JFC Talk Growth, Games
And Maximum Entropy With Electronic
Upcomers 'Man Without Country'
Their collective moniker ‘Man Without Country’ is derived from a “sense of not belonging”, and their latest album Maximum Entropy is named after the rather perplexing scientific principle of the same name.
The sense of conjecture surrounding the group plays straight into their sound though, into the depth of their eerie brand of eclectic electronics.
When we catch up with Tom, he’s quickly able to unravel the obscurity behind the naming of Maximum Entropy.
“It was initially an idea from Ryan,” he says. “And once we had the title sorted, the songs came together pretty quickly.
“Everything is always just in motion, never standing still. That’s the meaning we took out of Maximum Entropy, and the same applies to music
“Everything is always just in motion, never standing still. That’s the meaning we took out of it, and the same applies to music – there are elements of songs on the new record upcycled from old samples, old demos, old songs from the first album, and there are elements where we’ve re-imagined early songs and created something new.”
The eponymous principle will possibly create more questions than it will answer about the Welsh duo then, but after listening to the album, it seems to make perfect sense.

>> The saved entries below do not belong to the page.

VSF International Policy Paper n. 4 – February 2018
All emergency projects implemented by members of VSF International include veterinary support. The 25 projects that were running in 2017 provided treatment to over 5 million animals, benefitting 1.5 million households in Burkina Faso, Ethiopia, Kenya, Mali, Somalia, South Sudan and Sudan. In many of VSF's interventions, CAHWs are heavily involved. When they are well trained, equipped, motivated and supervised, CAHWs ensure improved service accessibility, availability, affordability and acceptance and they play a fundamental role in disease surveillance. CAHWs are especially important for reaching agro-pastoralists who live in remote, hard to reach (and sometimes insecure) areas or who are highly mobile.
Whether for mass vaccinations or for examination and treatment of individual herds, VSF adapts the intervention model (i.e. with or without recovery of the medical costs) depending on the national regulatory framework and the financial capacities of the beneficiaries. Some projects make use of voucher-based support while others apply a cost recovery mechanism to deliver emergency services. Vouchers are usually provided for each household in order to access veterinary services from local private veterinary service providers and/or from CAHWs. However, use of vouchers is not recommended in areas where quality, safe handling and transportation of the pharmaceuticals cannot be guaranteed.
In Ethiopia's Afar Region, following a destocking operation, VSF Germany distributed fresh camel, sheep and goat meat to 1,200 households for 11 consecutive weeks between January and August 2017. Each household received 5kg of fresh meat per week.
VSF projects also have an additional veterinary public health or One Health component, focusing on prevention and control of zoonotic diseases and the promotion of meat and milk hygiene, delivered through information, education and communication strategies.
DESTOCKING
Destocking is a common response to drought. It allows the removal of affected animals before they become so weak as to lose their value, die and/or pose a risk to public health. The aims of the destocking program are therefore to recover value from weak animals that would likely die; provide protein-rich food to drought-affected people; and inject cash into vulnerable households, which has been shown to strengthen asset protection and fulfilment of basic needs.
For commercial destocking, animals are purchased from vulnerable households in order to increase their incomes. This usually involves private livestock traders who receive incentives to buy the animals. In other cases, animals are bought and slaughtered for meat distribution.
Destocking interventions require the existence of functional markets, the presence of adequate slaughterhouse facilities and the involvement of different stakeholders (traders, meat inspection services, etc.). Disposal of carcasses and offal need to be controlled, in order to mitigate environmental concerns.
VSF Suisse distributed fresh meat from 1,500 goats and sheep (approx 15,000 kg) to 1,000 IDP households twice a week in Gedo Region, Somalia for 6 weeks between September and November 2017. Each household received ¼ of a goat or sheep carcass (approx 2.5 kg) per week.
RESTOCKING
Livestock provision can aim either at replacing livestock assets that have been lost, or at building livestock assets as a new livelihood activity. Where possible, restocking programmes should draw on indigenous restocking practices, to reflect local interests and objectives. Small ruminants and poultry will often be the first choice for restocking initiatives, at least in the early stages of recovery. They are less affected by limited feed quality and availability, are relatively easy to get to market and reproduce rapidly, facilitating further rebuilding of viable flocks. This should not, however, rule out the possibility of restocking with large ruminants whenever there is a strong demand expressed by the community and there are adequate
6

It’s strong enough to put you in a hypnotic trance of sorts and completely forget about the outside world.
Through single ‘Laws of Motion’ though, featuring M83’s Morgan Kibby, and through a cover of The Beloved’s 1992 hit ‘Sweet Harmony’, Man Without Country are able to bridge the gap from their mystic world to that of the mainstream better than they previously have been able to in the past.
Tom admits that in the crowded world of modern electronic music, this is the best way to draw the listeners in and lead them to more.
The artist continued: “Sweet Harmony is a song that I loved from my youth. I was always a pretty big fan of Ibiza Chill Out CDs, and it came on the radio last summer and reminded me of being a kid again.
“We didn’t want to revamp it, but more create a homage to the original. It was more for our own enjoyment than anything else, but it’s great that it’s out there now.